The city also operates a childcare facility in the Presidio.

“We asked the Army to audit us,” Meurer said, “and we are saving them 41 percent on those services we supply them.”

The Presidio provided land for ball fields, and the city provided construction and maintenance. During the day, those are parade grounds, but, by evening, they are fields of play — military land, community construction.

“What we’ve been able to accomplish in Monterey has been possible only because we’ve been blessed with leadership at the city council level and at the department head level that understood the value and necessity of maintaining consistency with ideas that gave mission-type direction, and then provided the resources to achieve the objectives,” Meurer said.

The city council there authorized a sizable budget to Meurer and let him turn over day-to-day city operations to his assistant, giving him carte blanche to do whatever was necessary to convince the BRAC commission its recommendation was wrong.

Then the mayor gave him mission guidance — “When it’s over, don’t look back and say, ‘I wish I had done this or that.’”

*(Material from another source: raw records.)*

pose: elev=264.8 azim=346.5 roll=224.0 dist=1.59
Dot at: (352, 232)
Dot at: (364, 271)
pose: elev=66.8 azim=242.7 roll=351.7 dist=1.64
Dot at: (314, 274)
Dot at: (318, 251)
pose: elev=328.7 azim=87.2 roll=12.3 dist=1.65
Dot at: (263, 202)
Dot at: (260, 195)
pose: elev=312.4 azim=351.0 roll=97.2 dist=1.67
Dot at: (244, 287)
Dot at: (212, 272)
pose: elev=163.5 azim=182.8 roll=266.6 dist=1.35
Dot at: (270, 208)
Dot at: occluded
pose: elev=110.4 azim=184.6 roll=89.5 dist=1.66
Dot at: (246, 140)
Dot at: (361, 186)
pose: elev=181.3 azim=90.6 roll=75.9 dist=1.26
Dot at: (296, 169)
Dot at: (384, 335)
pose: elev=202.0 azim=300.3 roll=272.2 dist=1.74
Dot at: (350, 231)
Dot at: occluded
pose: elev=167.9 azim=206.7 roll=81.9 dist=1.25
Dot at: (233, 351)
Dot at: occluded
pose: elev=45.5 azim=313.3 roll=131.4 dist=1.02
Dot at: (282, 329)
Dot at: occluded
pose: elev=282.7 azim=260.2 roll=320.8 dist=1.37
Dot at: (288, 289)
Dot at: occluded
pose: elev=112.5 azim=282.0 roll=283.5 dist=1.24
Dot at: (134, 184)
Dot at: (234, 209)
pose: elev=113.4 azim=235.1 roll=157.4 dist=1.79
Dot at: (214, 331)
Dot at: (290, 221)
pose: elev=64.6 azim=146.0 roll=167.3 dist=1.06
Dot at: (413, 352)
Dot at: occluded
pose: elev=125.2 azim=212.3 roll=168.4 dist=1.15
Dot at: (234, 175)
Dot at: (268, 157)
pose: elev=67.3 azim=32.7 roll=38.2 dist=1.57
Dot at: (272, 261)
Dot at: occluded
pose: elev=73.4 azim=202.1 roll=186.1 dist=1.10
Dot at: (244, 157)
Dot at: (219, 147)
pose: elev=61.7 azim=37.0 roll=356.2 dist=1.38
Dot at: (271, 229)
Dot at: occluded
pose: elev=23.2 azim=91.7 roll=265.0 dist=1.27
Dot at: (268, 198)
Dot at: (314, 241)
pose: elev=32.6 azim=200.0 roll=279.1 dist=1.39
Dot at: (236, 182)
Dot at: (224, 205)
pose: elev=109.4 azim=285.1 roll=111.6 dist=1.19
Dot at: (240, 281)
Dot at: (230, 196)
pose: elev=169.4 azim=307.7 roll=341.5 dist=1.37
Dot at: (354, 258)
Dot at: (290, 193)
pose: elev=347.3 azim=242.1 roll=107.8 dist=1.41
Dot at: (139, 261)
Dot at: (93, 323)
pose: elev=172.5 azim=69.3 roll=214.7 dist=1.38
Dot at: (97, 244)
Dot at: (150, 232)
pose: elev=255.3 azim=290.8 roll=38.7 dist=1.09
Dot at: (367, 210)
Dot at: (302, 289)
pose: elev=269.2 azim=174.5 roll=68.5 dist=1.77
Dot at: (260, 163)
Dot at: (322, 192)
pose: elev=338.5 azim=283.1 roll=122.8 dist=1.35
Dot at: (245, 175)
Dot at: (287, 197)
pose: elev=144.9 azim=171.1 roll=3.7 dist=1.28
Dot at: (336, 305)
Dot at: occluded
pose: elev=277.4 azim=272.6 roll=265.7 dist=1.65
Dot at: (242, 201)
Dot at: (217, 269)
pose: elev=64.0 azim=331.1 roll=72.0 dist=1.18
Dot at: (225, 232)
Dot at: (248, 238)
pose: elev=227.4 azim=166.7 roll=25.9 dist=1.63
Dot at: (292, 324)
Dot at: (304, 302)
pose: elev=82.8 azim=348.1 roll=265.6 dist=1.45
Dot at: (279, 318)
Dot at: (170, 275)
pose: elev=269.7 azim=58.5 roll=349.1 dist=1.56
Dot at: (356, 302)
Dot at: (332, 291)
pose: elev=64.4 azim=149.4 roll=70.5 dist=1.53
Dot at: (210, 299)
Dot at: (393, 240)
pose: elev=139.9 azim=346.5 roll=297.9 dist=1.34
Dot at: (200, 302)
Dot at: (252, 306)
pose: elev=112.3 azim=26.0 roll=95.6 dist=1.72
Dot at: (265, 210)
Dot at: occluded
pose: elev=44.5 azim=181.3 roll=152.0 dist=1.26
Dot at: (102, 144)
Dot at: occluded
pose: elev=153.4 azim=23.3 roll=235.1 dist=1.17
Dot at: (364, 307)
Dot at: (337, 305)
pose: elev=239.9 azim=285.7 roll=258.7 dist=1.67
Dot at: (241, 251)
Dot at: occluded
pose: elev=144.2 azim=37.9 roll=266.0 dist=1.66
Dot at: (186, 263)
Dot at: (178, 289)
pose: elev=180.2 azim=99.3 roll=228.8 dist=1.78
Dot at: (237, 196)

According to the Army, “Meurer has done more for the military in Monterey than anyone over the last 32 years. He’s helped the community deal with Fort Ord closing, helped prevent the closures of the Defense Language Institute Foreign Language Center and Naval Postgraduate School, developed a business model that saved the city of Monterey and the Army millions of dollars on maintenance, and been the voice of reason amidst fiscal crises and other emergencies.”

Meurer said he works as a consultant for the Panetta Institute on how to move into the future and also on national security issues.Leon Panetta is the former secretary of defense and director of the CIA, director of the budget, Bill Clinton’s chief of staff and served as a congressman.

LRAFB and the local community, while not as widely integrated with the local community as Monterey, nearby towns and the Presidio there, have a long-standing history of private/public/military partnerships, most notably with local residents taxing themselves $5 million to help build the Jacksonville/Little Rock Air Force Base Joint Education Center, a consortium of colleges now located in a new building on the base but outside the fence.

There is currently a dilapidated public elementary school on LRAFB, but the Air Force has offered to make land available for a new elementary school — with some construction money likely to come from the Department of Defense.

Land may also be offered on base but outside the wire for a new high school when the new Jacksonville-North Pulaski County School District completes its breakaway from the Pulaski County Special School District.

The greater Jacksonville area, in cooperation with Little Rock Air Force Base, has twice won the Abilene Trophy for greatest community support among the nation’s Air Mobility Wings.

Meurer said that, while he didn’t have a chance to visit the air base, he had driven by the Joint Education Center, calling it “a pretty terrific partnership.

“I’m very impressed with the (Col. Patrick Rhatigan) base commander and his focus on partnership,” Meurer said.